A1057 Stack (30 point(s))

stack栈使用，求第K大的数：块状数组/树状数组

1. 原文

Stack is one of the most fundamental data structures, which is based on the principle of Last In First Out (LIFO). The basic operations include Push (inserting an element onto the top position) and Pop (deleting the top element). Now you are supposed to implement a stack with an extra operation: PeekMedian – return the median value of all the elements in the stack. With Nelements, the median value is defined to be the (N/2)-th smallest element if N is even, or ((N+1)/2)-th if N is odd.

Input Specification:

Each input file contains one test case. For each case, the first line contains a positive integer N (≤ $10^5$ ). Then N lines follow, each contains a command in one of the following 3 formats:

Push key
Pop
PeekMedian

where key is a positive integer no more than $10^5$.

output Specification:

For each Push command, insert key into the stack and output nothing. For each Pop or PeekMedian command, print in a line the corresponding returned value. If the command is invalid, print Invalid instead.

Sample Input:

17
Pop
PeekMedian
Push 3
PeekMedian
Push 2
PeekMedian
Push 1
PeekMedian
Pop
Pop
Push 5
Push 4
PeekMedian
Pop
Pop
Pop
Pop

Sample output:

Invalid
Invalid
3
2
2
1
2
4
4
5
3
Invalid

2. 解析

块状数组：

对应块 block[x/num]++ block[x/num]–

求第k块：while(sum+block[idx]<k) while(sum+table[ans]<k)

树状数组：

lowbits(i) (i&(-i)) 能整除i的最大2次幂

对应加入 for (int i = x; i < maxn; i+=lowbits(i))

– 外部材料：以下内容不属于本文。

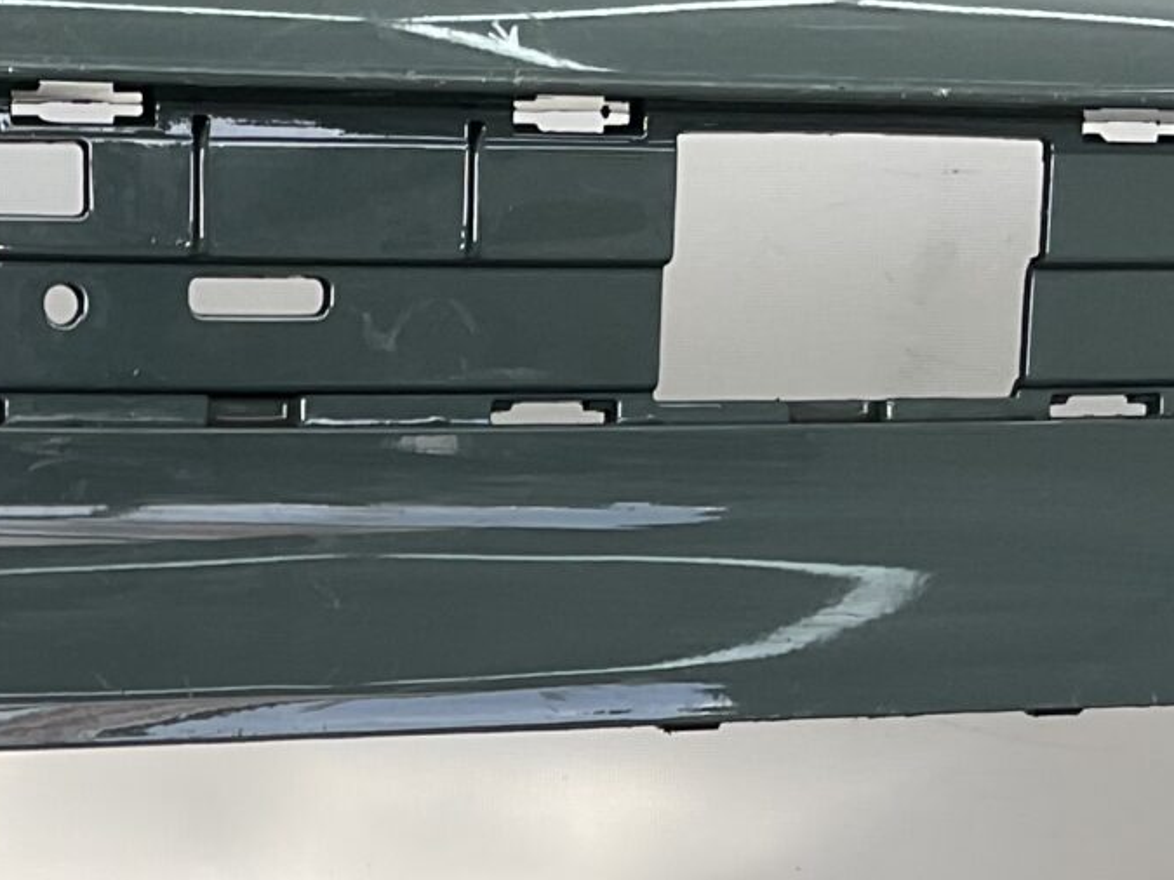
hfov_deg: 17.3
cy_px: 1270
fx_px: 3730
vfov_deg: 12.8
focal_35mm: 110
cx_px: -130
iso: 16
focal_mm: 3
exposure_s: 1/259
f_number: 1.8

删除 for (int i = x; i > 0; i-=lowbits(i))

求k大：两分法

3. AC代码 1

#include<cstdio>
#include<stack>
#include<cstring>
#define lowbits(i) ((i)&(-i))
using namespace std;
const int maxn=100010;
char str[10];
int c[maxn]={};
stack<int> s;
void update(int x,int num){
	for (int i = x; i < maxn; i+=lowbits(i))
	{
		c[i]+=num;
	}
}
int getsum(int x){
	int sum=0;
	for (int i = x; i > 0 ; i-=lowbits(i))
	{
		sum+=c[i];
	}
	return sum;
}
void peekmedian(){
	int left=1; int right=maxn; int k=(1+(int)s.size())/2;
    while(left<right){
    	int mid=(left+right)/2;
    	if (getsum(mid)>=k)
    	{
    		right=mid;
    	}else{
    		left=mid+1;
    	}
    }
    printf("%d\n",left);
}
int main()
{
	int n;
	scanf("%d",&n);
	int x;
	for (int i = 0; i < n; ++i)
	{
		scanf("%s",str);
		if (strcmp(str,"Pop")==0)
		{
			if (s.empty())
			{
				printf("Invalid\n");
			}else{
				printf("%d\n",s.top());
				update(s.top(),-1);
				s.pop();
			}
		}else if(strcmp(str,"PeekMedian")==0){
			if (s.empty())
			{
				printf("Invalid\n");
			}else{
				peekmedian();
			}
		}else{
			scanf("%d",&x);
			s.push(x);
			update(x,1);
		}

	}

	return 0;
}

4. AC代码2

#include<cstdio>
#include<cstring>
#include<stack>
using namespace std;
const int num=316;
char str[10];
stack<int> s;
int block[317]={};
int table[100010]={};
void push(int x){
	block[x/num]++;
	table[x]++;
}
void pop(int x){
	block[x/num]--;
	table[x]--;
}
void peekmedian(){
	int idx=0; int sum=0;
	int k=(1+(int)s.size())/2;
	while(sum+block[idx]<k){
		sum+=block[idx++];
	}
	int ans=idx*num;
	while(sum+table[ans]<k){
		sum+=table[ans++];
	}
	printf("%d\n", ans);
}
int main()
{
	int n;
	scanf("%d",&n);
	int x;
	for (int i = 0; i < n; ++i)
	{
		scanf("%s",str);
		if (strcmp(str,"Pop")==0)
		{
			if (s.empty())
			{
				printf("Invalid\n");
			}else{
				printf("%d\n",s.top());
				pop(s.top());
				s.pop();
			}
		}else if(strcmp(str,"PeekMedian")==0){
			if (s.empty())
			{
				printf("Invalid\n");
			}else{
				peekmedian();
			}
		}else{
			scanf("%d",&x);
			s.push(x);
			push(x);
		}
	}
	return 0;
}